8.5/10Les Charmes discrets de la vie conjugale

/ Critique - écrit par Kassad, le 08/11/2005
Notre verdict : 8.5/10 - Discret, fin et efficace (Fiche technique)

Quand on veut régler ses comptes avec le clan au pouvoir à la maison blanche on peut être direct comme Nicholson Baker ou bien avancer masqué comme le fait Douglas Kennedy dans son dernier roman. C'est en effet sous le couvert d'un roman sur les petites déceptions de la vie de tous les jours que se cache en fait une critique acérée de l'amérique d'aujourd'hui.

La première partie du roman commence dans les années 60. Hannah Buchan est la fille d'un universitaire qui a eu son petit moment de gloire en se faisant interpeller lors d'une manifestation contre la guerre du Vietnam. Sa mère quant à elle est une artiste contemporaine avec tout ce que cela peut supposer de morgue et de suffisance envers les "petits bourgeois". Malheureusement pour ses parents Hannah espère une vie tranquille et finit par s'enterrer dans le Maine avec un médecin pas très funky... La seconde partie se passe de nos jours : une petite aventure (la seule !) du temps de sa jeunesse va refaire surface et balayer sa vie comme un fétu de paille.

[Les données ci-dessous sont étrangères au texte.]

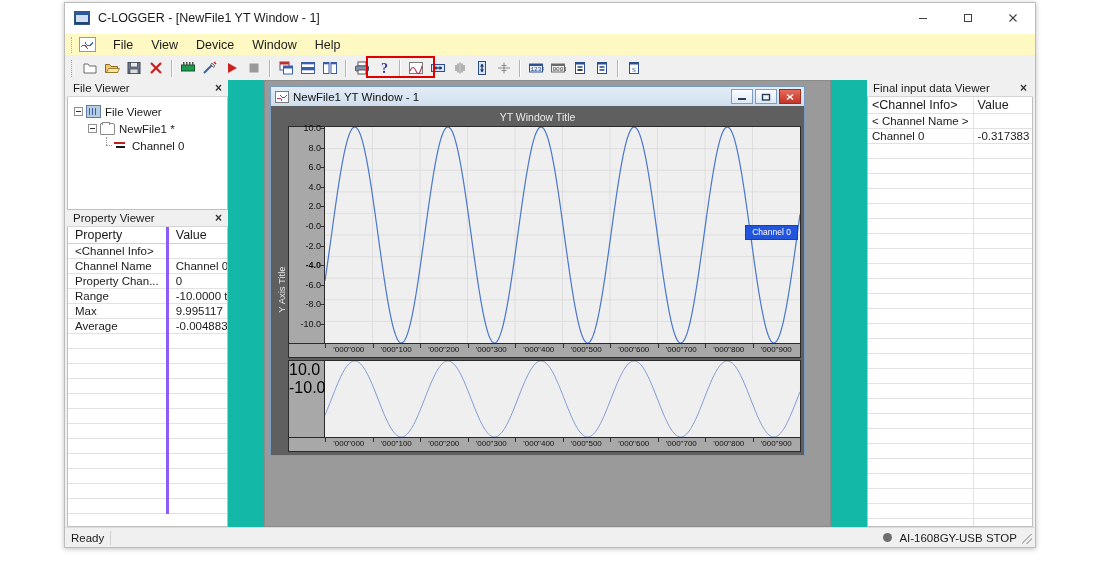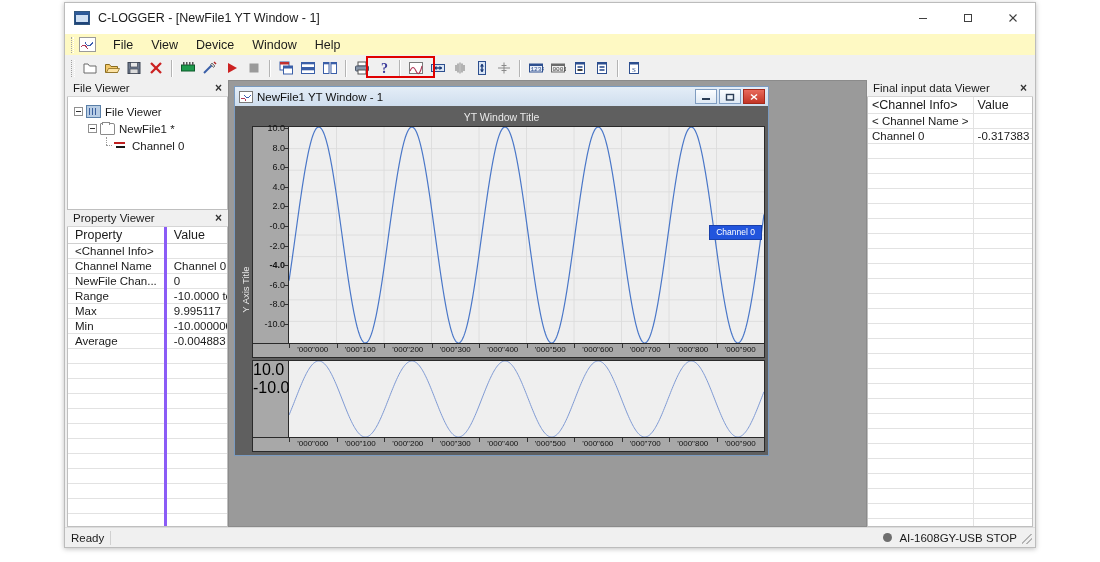"File Viewer" .client { gap: none -> 36px }
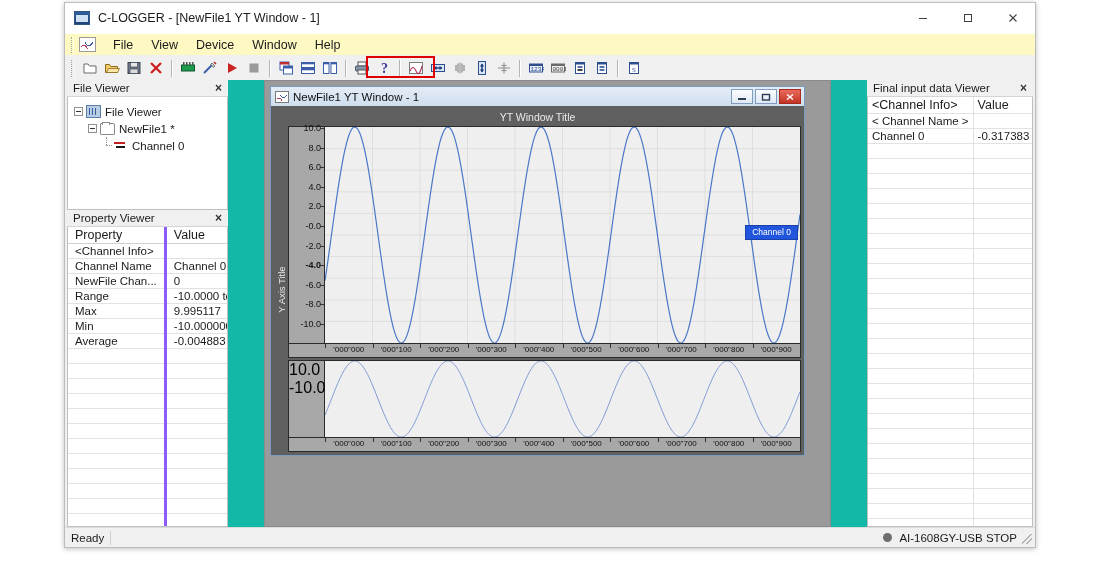"NewFile Chan..." td.k { text: NewFile -> Property }
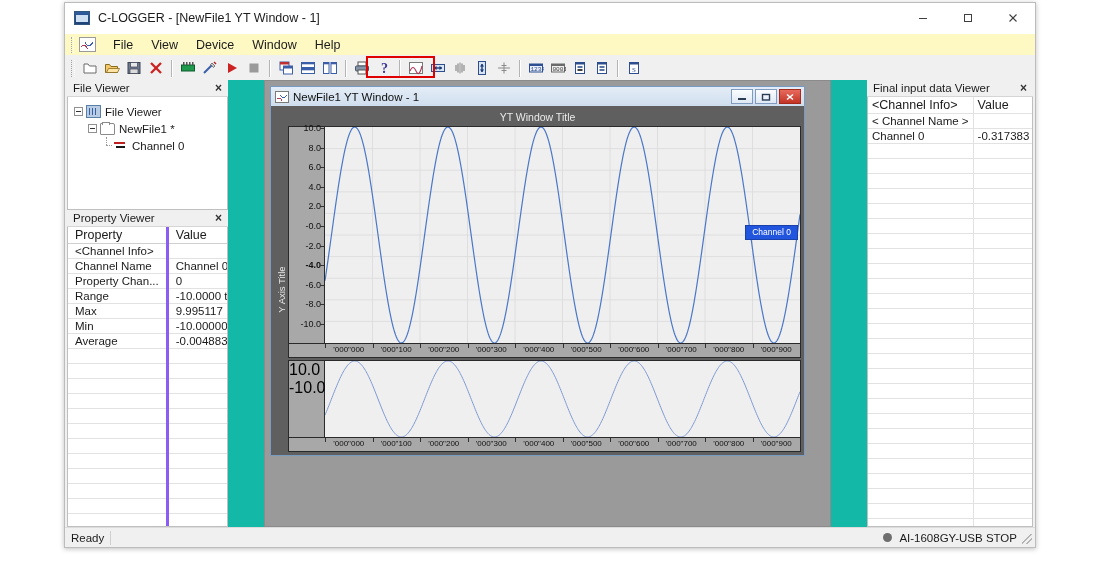"Min" tr { html: <tr> <td>Min</td> <td>-10.000000</td> </tr> -> none }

Le début du roman laisse croire à un compte sentimental "à la Douglas Kennedy" (voire L'homme qui voulait vivre sa vie par exemple) qui en l'espèce, il faut le reconnaître, est un orfèvre reconnu. En fait on s'aperçoit petit à petit que ce roman tient plus d'un Bucher des vanités du XXI siècle que d'un Madame Bovary moderne. La description d'une amérique contemporaine, ultra-religieuse et intolérante fait froid dans le dos. Rapidement, Hannah se retrouve seule face à un système qui veut la broyer : c'est le carnaval des hypocrites des ex-gauchistes devenus évangélistes aux chrétiens qui n'ont que mots de "pardon" et "expiation" à la bouche mais qui sont les premiers à jeter la pierre, la liste est longue.

Douglas Kennedy aurait put tomber dans une critique "facile" en ne montrant que les aspects les plus ridicules de ces nouveaux réactionnaires. Il évite le piège en mettant en filigranne de son récit des événements qui montrent la complexité des choses : par exemple Margy l'amie d'enfance d'Hannah, une des seules qui la soutiendra envers et contre tout finit par attraper un cancer des poumons. Kennedy de ce fait contrebalance sa critique acide des nouveaux croisés anti-tabac qu'il mène par ailleurs. Un autre exemple réside dans le proviseur du lycée d'Hannah : ancien des marines, il a les cheveux coupés courts et l'idéologie qui va avec, bref il représente tout ce que Kennedy ne supporte plus dans cette amérique post 11 septempbre. Et bien ce personnage est d'une rectitude morale sans faille, il est présenté sous un jour positif : il ne cède pas aux pressions et résiste du mieux qu'il peut à la tempête puritaine qui s'abat sur Hannah. Par ces artifices littéraires Douglas Kennedy montre qu'il ne voit pas le monde en noir et blanc comme ses adversaires. Ce point est m'a vraiment impressionné de par la finesse d'analyse dont il fait preuve chez l'auteur.

Les charmes discrets de la vie conjugale est le roman d'une disparition. Celle de l'humanisme qui est une valeur morte avec le XXI siècle, et à son image Hannah est perdue et attaquée de toute part. La seule réserve que j'émettrais concerne la fin qui est à mon goût trop "hollywoodienne", un peu trop rose et facile. Néanmoins Les charmes discrets de la vie quotidienne reste un roman d'une qualité littéraire indéniable et rare.